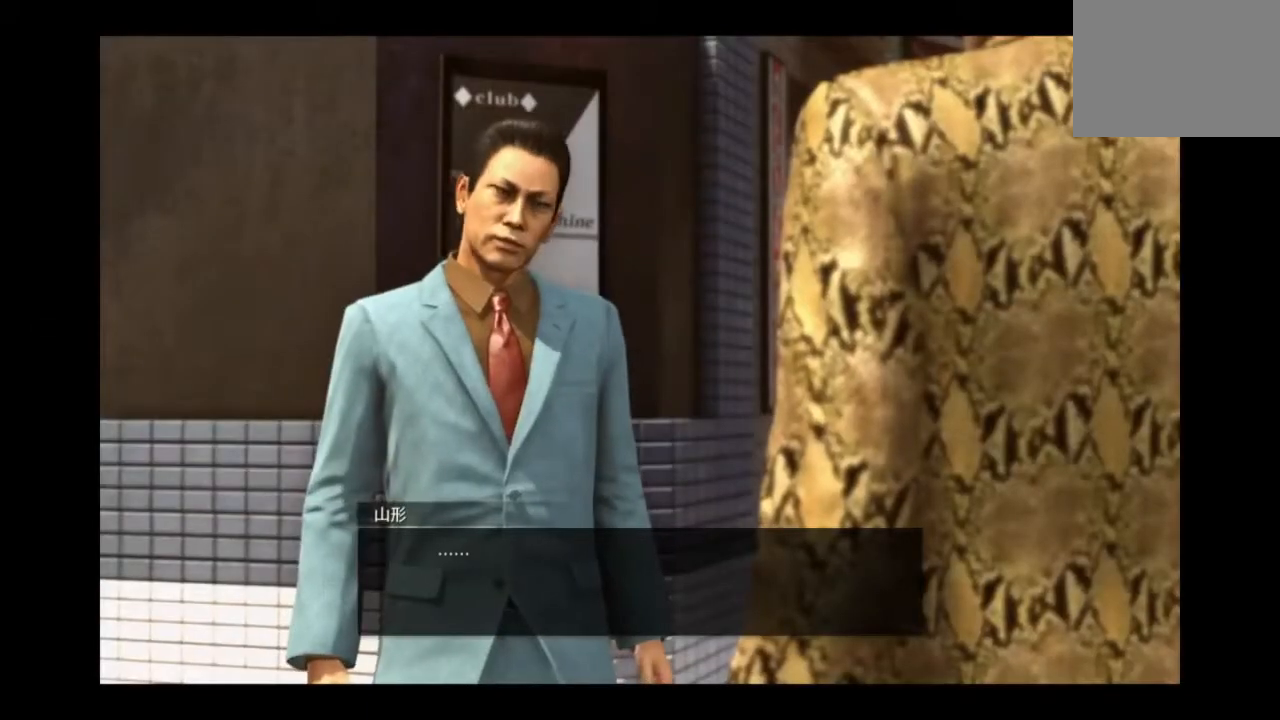
{"buttons": [], "left_stick": "center", "right_stick": "center", "events": [[333, "CIRCLE", "down"], [459, "CIRCLE", "up"]]}
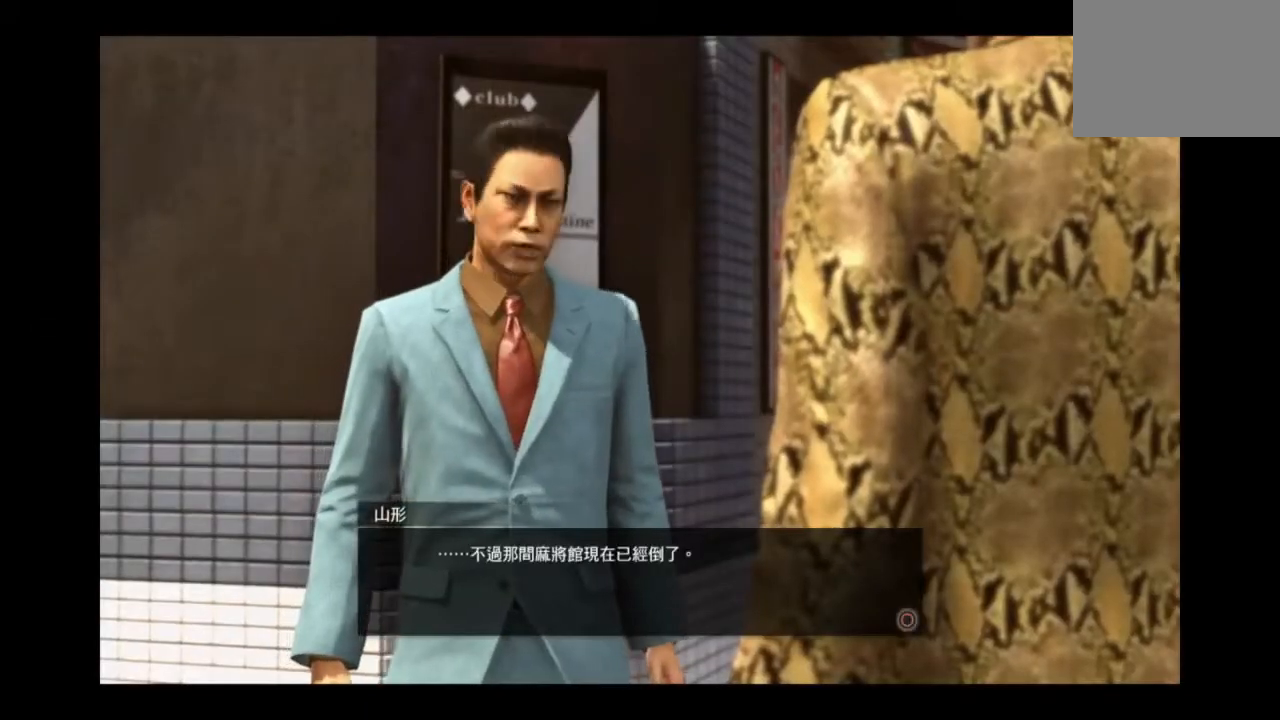
{"buttons": [], "left_stick": "center", "right_stick": "center", "events": []}
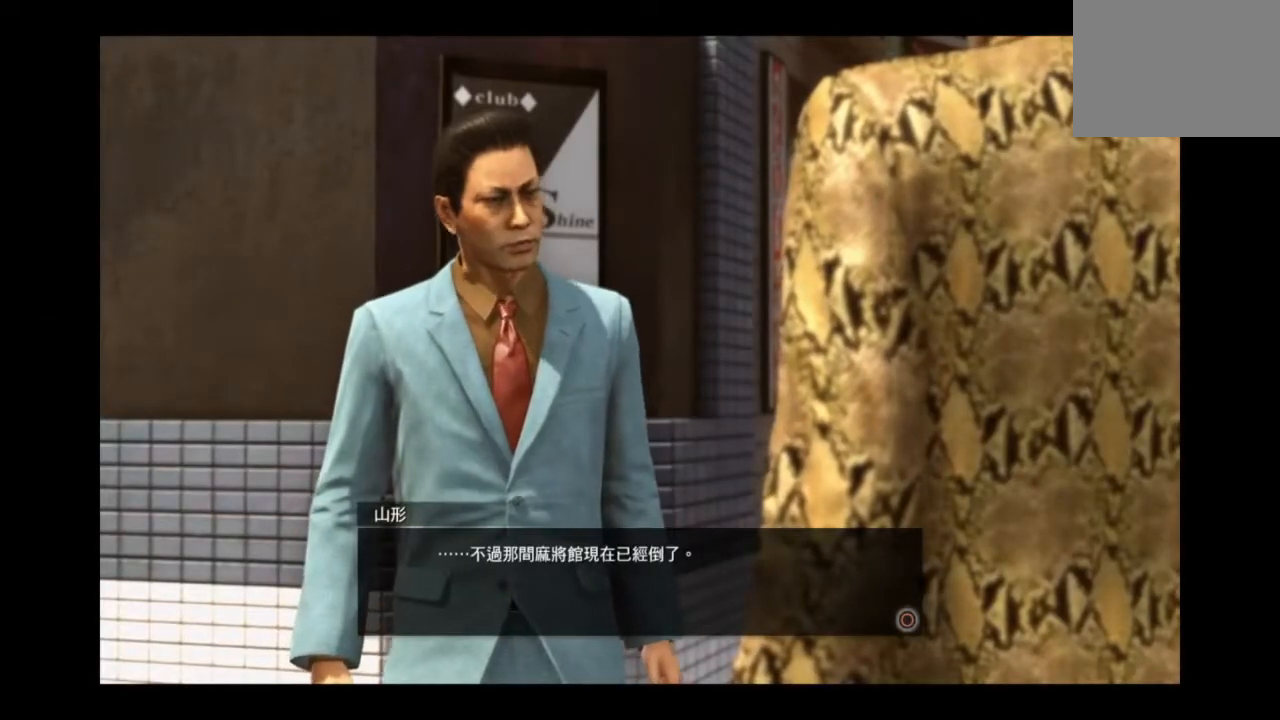
{"buttons": [], "left_stick": "center", "right_stick": "center", "events": []}
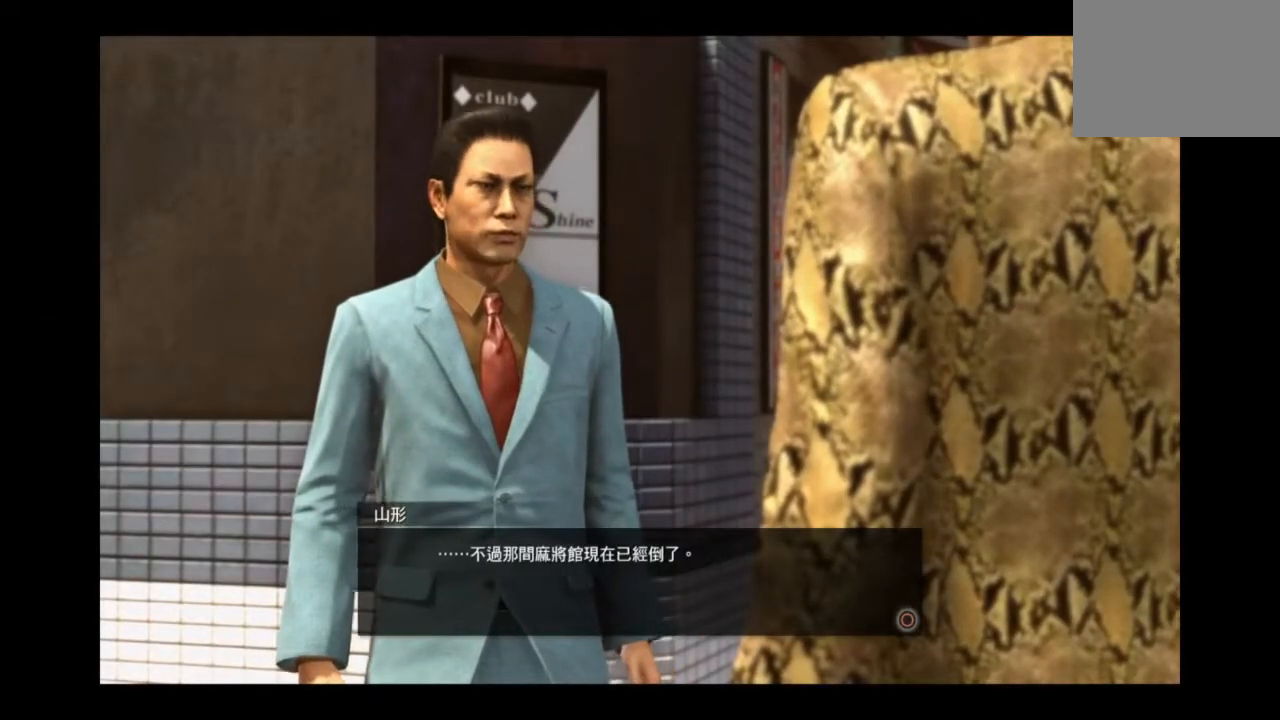
{"buttons": [], "left_stick": "center", "right_stick": "center", "events": []}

* [Task requirements]: Would you set down each line of the listing above exactly, apart from the pictures?

* [Task response]:
{"buttons": [], "left_stick": "center", "right_stick": "center", "events": [[333, "CIRCLE", "down"], [459, "CIRCLE", "up"]]}
{"buttons": [], "left_stick": "center", "right_stick": "center", "events": []}
{"buttons": [], "left_stick": "center", "right_stick": "center", "events": []}
{"buttons": [], "left_stick": "center", "right_stick": "center", "events": []}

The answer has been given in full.